### TASKS TO PERFORM
1. Rewrite the part of the topological sorting text starting at "Kahn’s Algorithm is" and ending at "sort is complete.", substituting "push" for "enqueue" wherever it occurs.
2. In the topological sorting text, what does Kahn's Algorithm conclude when the topological order does not contain all vertices?
3. Extend the text on topological sorting with the passage that would follow its final sentence.

### TEXT PASSAGE
+ + + + + + +
Topological Sorting

in Computer Science on Algorithms · 14 min

Introduction

Topological sorting is a linear ordering of the vertices in a directed acyclic graph (DAG) such that for every directed edge $u \to v$, vertex $u$ comes before vertex $v$ in the ordering. A topological ordering is not unique; there can be multiple valid orderings for a given DAG. In contrast, if the graph contains a cycle, a topological sort is not possible. Topological sorting is widely used in various applications, including task scheduling, dependency resolution, and course prerequisite planning. There are two primary algorithms for performing topological sorting: Kahn’s Algorithm and Depth-First Search (DFS) based approach.

Kahn’s Algorithm

Kahn’s Algorithm is an iterative method that uses in-degrees of vertices to determine the topological order.

  1. Initialization:
    • Compute the in-degree (number of incoming edges) for each vertex in the graph.
    • Create a queue and enqueue all vertices with an in-degree of 0.
  2. Process the Queue:
    • While the queue is not empty:
      • Dequeue a vertex u from the queue and add it to the topological order.
      • For each neighbor v of u, decrease the in-degree of v by 1.
      • If the in-degree of v becomes 0, enqueue v.
  3. Check for Cycles:
    • If the topological order contains all vertices, the graph is a DAG, and the topological sort is complete.
    • If not, the graph contains a cycle, and topological sorting is not possible.

Explanation

Start from the DAG and the in-degrees below:

graph LR
    A((A)); B((B)); C((C)); D((D)); E((E)); F((F));
    A --> B & C --> D --> F;
    B --> C;
    E --> F;
$ \text{In} = (0,1,2,2,0,2) $


Then we enqueue vertices with in-degree 0, which are A and E.
+ + + + + + +
### AVAILABLE DATA

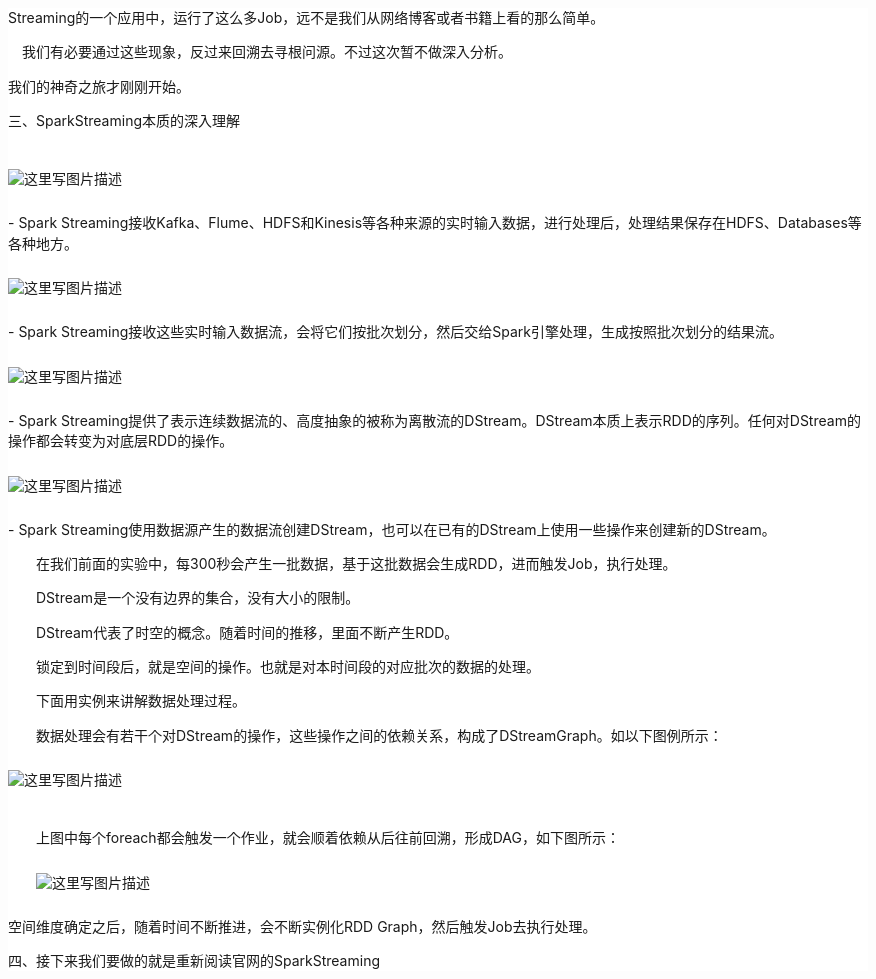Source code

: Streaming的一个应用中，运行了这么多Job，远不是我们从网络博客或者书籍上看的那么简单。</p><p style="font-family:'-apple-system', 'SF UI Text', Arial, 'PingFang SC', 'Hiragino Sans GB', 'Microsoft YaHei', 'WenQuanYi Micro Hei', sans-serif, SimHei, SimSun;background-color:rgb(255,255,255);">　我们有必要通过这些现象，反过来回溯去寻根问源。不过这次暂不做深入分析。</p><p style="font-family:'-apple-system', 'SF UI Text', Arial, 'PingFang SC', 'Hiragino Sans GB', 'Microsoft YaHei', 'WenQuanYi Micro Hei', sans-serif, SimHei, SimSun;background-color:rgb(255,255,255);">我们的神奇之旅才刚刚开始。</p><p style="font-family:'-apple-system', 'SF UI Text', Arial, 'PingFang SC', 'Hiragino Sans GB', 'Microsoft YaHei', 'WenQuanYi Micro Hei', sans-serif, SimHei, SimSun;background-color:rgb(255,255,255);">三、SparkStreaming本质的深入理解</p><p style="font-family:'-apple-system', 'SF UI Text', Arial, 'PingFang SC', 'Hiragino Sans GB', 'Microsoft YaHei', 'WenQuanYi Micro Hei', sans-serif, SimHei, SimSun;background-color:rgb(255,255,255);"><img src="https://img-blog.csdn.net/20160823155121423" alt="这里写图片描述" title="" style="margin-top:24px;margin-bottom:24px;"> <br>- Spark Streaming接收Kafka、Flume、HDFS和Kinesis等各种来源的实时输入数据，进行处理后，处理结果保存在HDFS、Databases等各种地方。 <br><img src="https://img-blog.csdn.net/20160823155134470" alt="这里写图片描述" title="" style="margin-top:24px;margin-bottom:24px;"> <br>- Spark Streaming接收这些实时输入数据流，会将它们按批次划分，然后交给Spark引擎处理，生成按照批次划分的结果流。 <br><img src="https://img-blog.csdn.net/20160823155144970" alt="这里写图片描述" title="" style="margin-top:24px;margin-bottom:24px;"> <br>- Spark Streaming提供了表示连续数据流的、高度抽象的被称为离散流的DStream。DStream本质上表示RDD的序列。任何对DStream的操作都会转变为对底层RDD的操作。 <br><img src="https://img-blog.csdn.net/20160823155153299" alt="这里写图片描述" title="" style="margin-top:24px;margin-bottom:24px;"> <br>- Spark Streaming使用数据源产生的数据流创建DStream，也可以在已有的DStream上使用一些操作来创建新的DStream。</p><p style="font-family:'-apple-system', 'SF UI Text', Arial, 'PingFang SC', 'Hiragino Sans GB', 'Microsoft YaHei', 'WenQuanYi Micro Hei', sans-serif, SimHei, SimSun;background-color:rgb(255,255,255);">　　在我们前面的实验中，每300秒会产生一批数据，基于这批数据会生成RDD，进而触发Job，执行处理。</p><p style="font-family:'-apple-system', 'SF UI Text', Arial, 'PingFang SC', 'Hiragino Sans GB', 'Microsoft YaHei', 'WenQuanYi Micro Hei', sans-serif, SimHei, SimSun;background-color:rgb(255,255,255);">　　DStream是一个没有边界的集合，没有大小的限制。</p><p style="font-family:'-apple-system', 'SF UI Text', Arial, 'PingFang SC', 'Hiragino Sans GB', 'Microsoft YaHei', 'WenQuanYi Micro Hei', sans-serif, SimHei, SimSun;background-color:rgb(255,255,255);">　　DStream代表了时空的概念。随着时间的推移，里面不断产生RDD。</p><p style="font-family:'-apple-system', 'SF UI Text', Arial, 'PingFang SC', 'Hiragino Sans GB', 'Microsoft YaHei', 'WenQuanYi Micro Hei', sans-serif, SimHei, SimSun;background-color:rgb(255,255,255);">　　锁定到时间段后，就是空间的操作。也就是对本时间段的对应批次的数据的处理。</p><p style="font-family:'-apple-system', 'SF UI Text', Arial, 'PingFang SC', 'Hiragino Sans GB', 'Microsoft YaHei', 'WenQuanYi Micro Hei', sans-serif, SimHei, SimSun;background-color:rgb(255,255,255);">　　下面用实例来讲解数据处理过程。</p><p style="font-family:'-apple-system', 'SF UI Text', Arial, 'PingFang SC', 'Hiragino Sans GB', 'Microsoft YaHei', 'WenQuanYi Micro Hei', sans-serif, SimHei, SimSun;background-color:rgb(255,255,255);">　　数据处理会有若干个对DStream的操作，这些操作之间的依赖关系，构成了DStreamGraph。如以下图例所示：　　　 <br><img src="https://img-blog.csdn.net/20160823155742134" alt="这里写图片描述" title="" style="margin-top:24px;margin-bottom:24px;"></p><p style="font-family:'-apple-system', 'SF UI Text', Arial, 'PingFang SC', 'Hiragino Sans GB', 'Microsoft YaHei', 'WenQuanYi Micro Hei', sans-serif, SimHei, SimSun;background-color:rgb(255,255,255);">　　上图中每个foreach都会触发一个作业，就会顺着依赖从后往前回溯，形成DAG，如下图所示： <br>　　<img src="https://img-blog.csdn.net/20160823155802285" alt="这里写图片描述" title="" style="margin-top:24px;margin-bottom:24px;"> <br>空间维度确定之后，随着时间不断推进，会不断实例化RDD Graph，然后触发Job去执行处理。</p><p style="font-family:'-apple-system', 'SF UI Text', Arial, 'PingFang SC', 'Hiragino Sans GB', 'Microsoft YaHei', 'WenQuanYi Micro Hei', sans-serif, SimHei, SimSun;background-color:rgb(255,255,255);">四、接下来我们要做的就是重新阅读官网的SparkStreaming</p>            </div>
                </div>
+ + + + + + +
### ANSWERS BY ITEM
1.
Kahn’s Algorithm is an iterative method that uses in-degrees of vertices to determine the topological order.

  1. Initialization:
    • Compute the in-degree (number of incoming edges) for each vertex in the graph.
    • Create a queue and push all vertices with an in-degree of 0.
  2. Process the Queue:
    • While the queue is not empty:
      • Dequeue a vertex u from the queue and add it to the topological order.
      • For each neighbor v of u, decrease the in-degree of v by 1.
      • If the in-degree of v becomes 0, push v.
  3. Check for Cycles:
    • If the topological order contains all vertices, the graph is a DAG, and the topological sort is complete.

2. The graph contains a cycle, so topological sorting is not possible.

3.
$ Q = [A,E] $


Dequeue A and add it to the topological order. Then we decrease the in-degrees of its neighbors B and C.

graph LR
    A((A)):::now; B((B)); C((C)); D((D)); E((E)); F((F));
    A --> B & C --> D --> F;
    B --> C;
    E --> F;
    classDef now fill:#acf,stroke:#77c,stroke-width:2px;
$ \text{In} = (0,0,1,2,0,2) \nl Q = [E,B] \nl \text{Top} = [A] $


Next, we dequeue E and add it to the topological order. Then we decrease the in-degree of its neighbor F.

graph LR
    A((A)):::now; B((B)); C((C)); D((D)); E((E)):::now; F((F));
    A --> B & C --> D --> F;
    B --> C;
    E --> F;
    classDef now fill:#acf,stroke:#77c,stroke-width:2px;
$ \text{In} = (0,0,1,2,0,1) \nl Q = [B] \nl \text{Top} = [A,E] $


Now, we dequeue B and add it to the topological order. Then we decrease the in-degrees of its neighbors C and D.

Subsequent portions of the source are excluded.